- Associated Press - Saturday, May 16, 2015

GILLETTE, Wyo. (AP) - Hands always play a large part in our lives, from holding a child’s hand for a walk across the street to holding an elderly loved one’s hand as he or she passes away.

As a registered nurse at Campbell County Memorial Hospital, Julae Peterson understands the importance hands have in people’s lives, from giving patients comfort and aid, along with cooking with her mother and grandmother.

To celebrate that importance, Peterson has written and now published a book, “The Hand You Hold.”

Originally, she made one copy of the book in 2012 to surprise her mom and grandma with as a Christmas gift. The book is a lengthy poem about the importance of hands in people’s lives, along with photos of her and her family’s hands with things they had made with them, such as blankets.

“I had them pull out different things that were memorable to her: things that she had made, things that she had sewn,” Peterson said. “Then we did the four generations: myself, my son, my mom and then my grandma. Through that I created a story about the hands that you hold, things about the generations that you have and what family means.”

After showing the book to other family members, they urged Peterson to try publishing the book.

“I started to research different publishing companies and what they offer, because it’s a big market out there,” Peterson said.

Eventually a Christian publishing house, Tate Publishing, decided to take it on. Tate created a different version of the book that has the same text but different images that’s now available nationwide on amazon.com and tatepublishing.com. People also can get copies of the book from Peterson.

Peterson also created a new version of the book for Mother’s Day this year as a surprise again for her mother and grandmother.

“It’s been a nice surprise; it’s been a lot of work. It’s very hard to market a book; it’s almost impossible,” Peterson said. “It’s been fun. It’s neat to see it unfold and it’s something I can show my kids as they grow up.”

She thought about people’s hands and how no matter how old people get, their hands are always used for making things, comforting each other and helping each other.

“We do a lot of cooking and baking and sewing together, and working in health care, we hold people’s hands at the bedside, and we take our children’s hands walking across the street,” she said. “I think our hands are a unique gift. Your face shows wrinkles and your body shows age as well, but I think your hands are special because they seem kind of timeless in a way.”

Peterson has had time to use her hands as a nurse and think about their implications in the hospital. Peterson has nearly 10 years at the hospital under her belt, including 18 months on the medical floor, six years in the emergency room and now two years in the outpatient surgery department.

“The ER was my favorite. I liked the fact that you never knew what you were going to have coming in that day,” she said. “It was unpredictable and it was fast-paced and you had to think on your feet. I just loved it. I think we made a huge difference.”

Her decision to become a nurse also was influenced by helping hands. When she was 9 years old, she had to have her tonsils removed at the Gillette hospital, and the nurse who helped her, Jari Baughman, left her mark.

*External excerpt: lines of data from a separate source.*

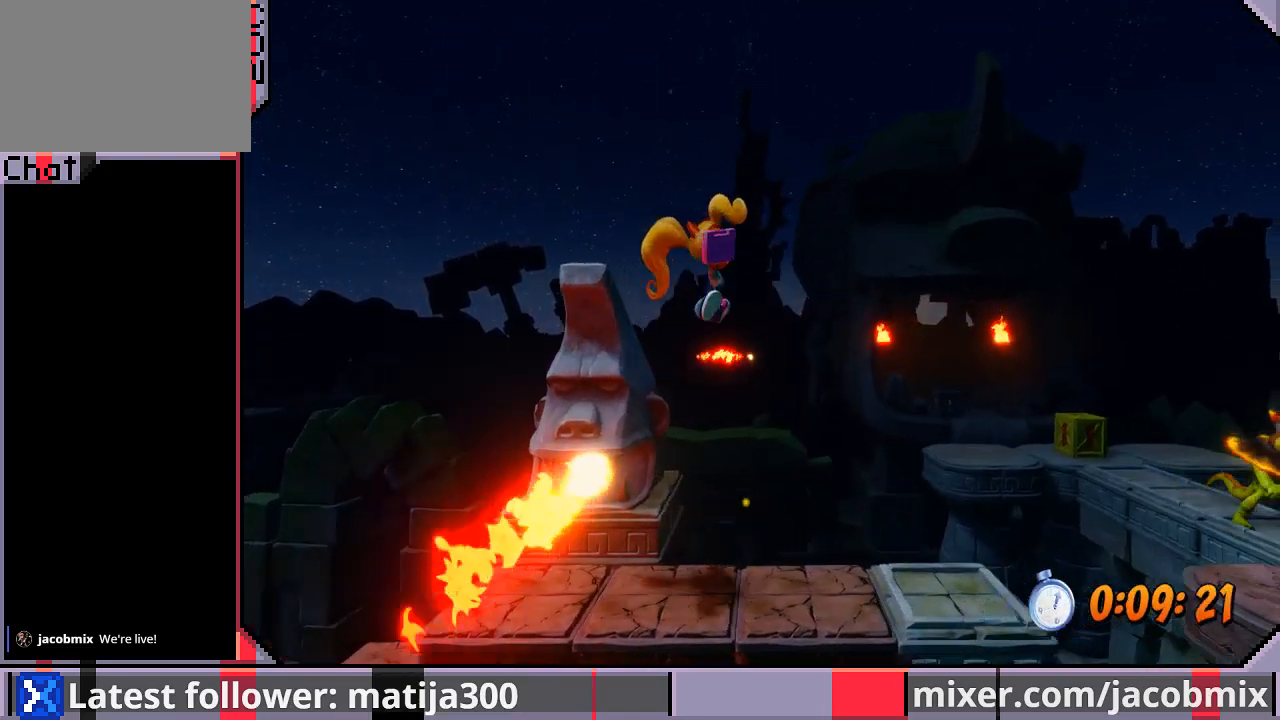
{"buttons": ["CROSS", "R1", "DPAD_RIGHT"], "left_stick": "center", "right_stick": "center", "events": [[33, "CROSS", "up"], [333, "R1", "down"], [400, "CROSS", "down"]]}
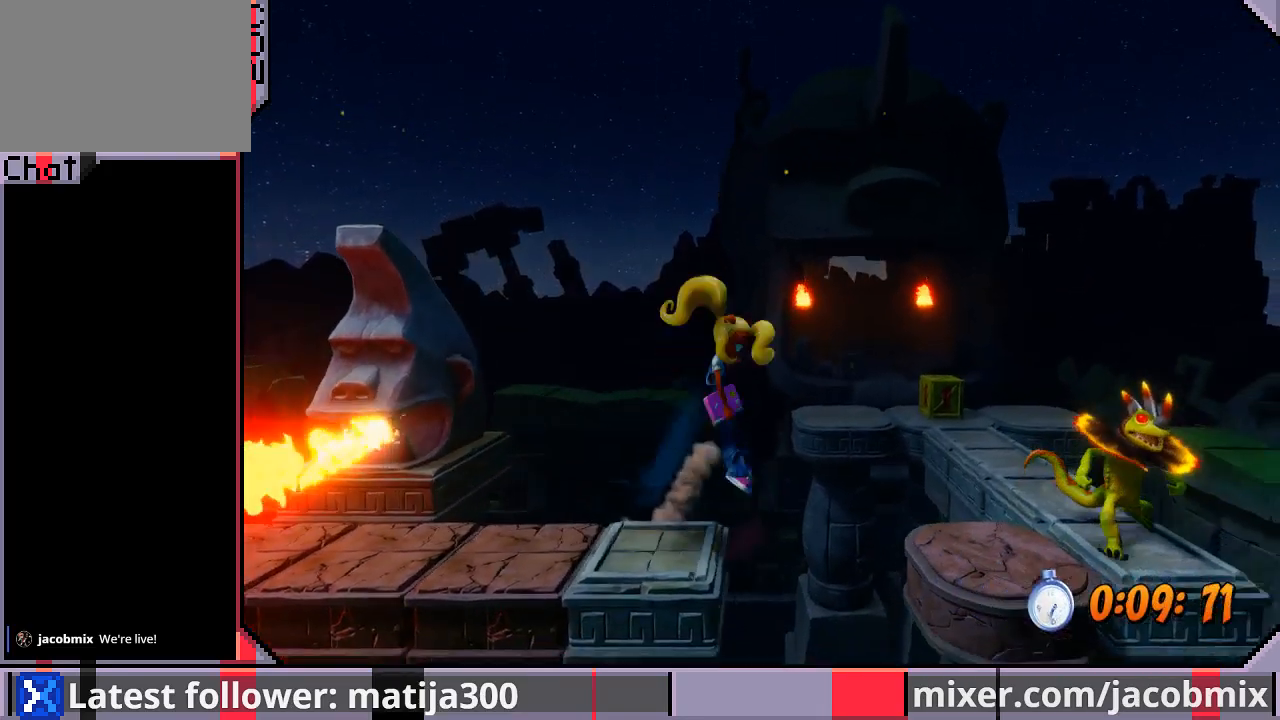
{"buttons": [], "left_stick": "center", "right_stick": "center", "events": [[67, "R1", "up"], [100, "CROSS", "up"], [333, "DPAD_RIGHT", "up"]]}
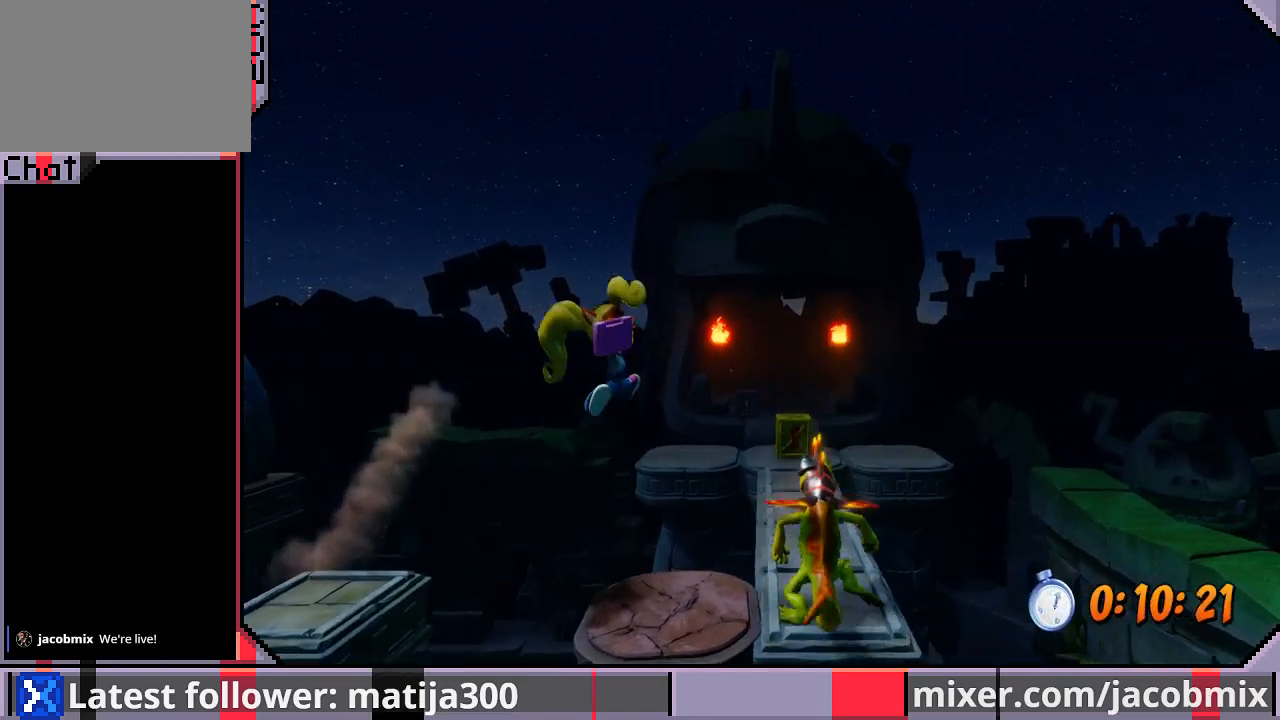
{"buttons": ["CROSS", "DPAD_UP"], "left_stick": "center", "right_stick": "center", "events": [[33, "DPAD_RIGHT", "down"], [167, "R1", "down"], [300, "CROSS", "down"], [367, "DPAD_UP", "down"], [400, "DPAD_RIGHT", "up"], [467, "R1", "up"]]}
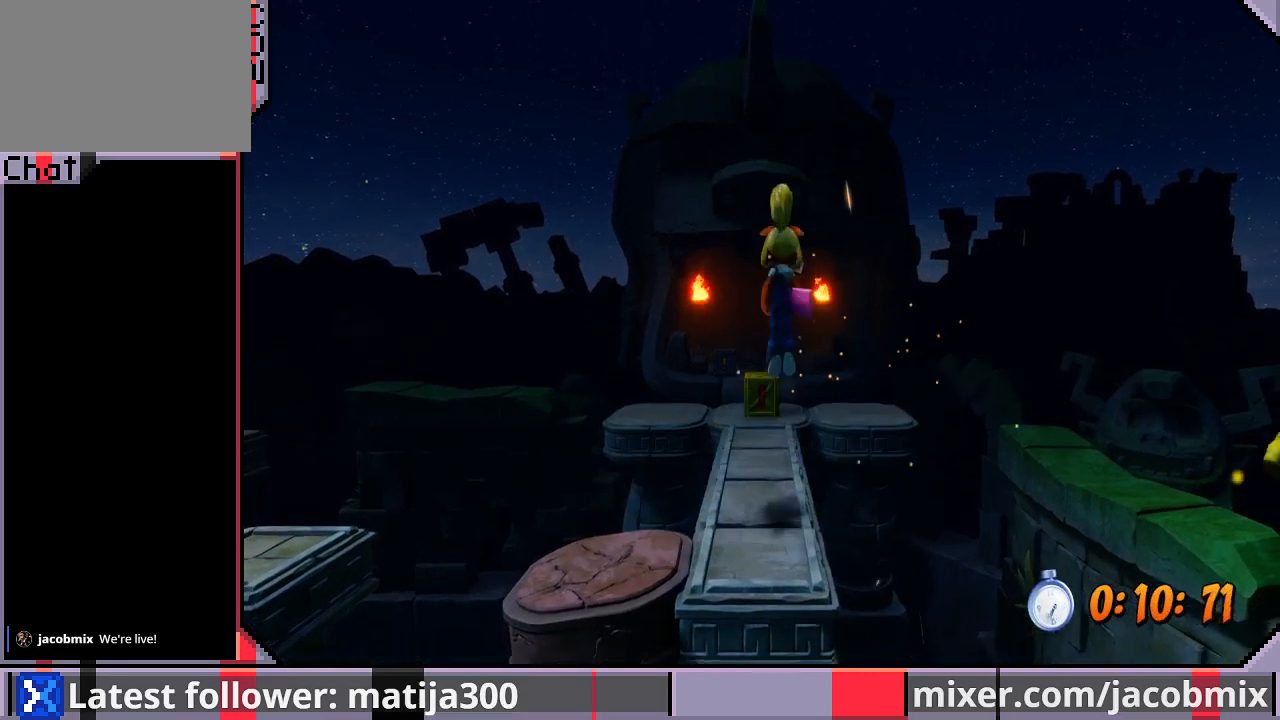
{"buttons": ["DPAD_UP"], "left_stick": "center", "right_stick": "center", "events": [[67, "CROSS", "up"], [267, "DPAD_LEFT", "down"], [367, "DPAD_LEFT", "up"]]}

“She took care of me as a little girl when I had my tonsils out and that was back in the early ‘90s when we had big hair and long fingernails and she had bright lipstick and she was amazing. And literally since I was 9 years old, I decided I wanted to be a nurse,” Peterson said.

Little did she know that more than a decade later she’d be working alongside Baughman, who is still a nurse at the hospital.

“That was like the highlight of my nursing career. I could not believe that 15 years later she was still here, so that was pretty cool,” Peterson said. “From the time I was a little girl until I grew up and through college, we stayed in contact, so I’ve known her literally my entire life.”

Sometimes, she’s had to use her hands in both her capacity as a nurse and as a mother at the same time, such as in 2013 when her son - now 3 - stopped breathing. Suffering from a seizure disorder, he stopped breathing when he was 10 months old.

“We were transported to the ER here and admitted to the ICU. He stopped breathing six more times that day, and we were life-flighted to Denver,” Peterson said. “He stopped breathing when he was at home with us, so we were right there. … It was the worst experience of my life, quite frankly.”

That happened two days before Christmas, which they ended up spending in a Denver hospital.

“But I can’t complain, because we had a baby to bring home,” Peterson said.

Through all her times as a nurse and a mother, she’s used her hands and has seen others use their hands to comfort, guide and help people, and she wouldn’t trade any of it for anything.

“I love being a nurse. It’s incredibly rewarding, and I think we make a huge difference,” she said.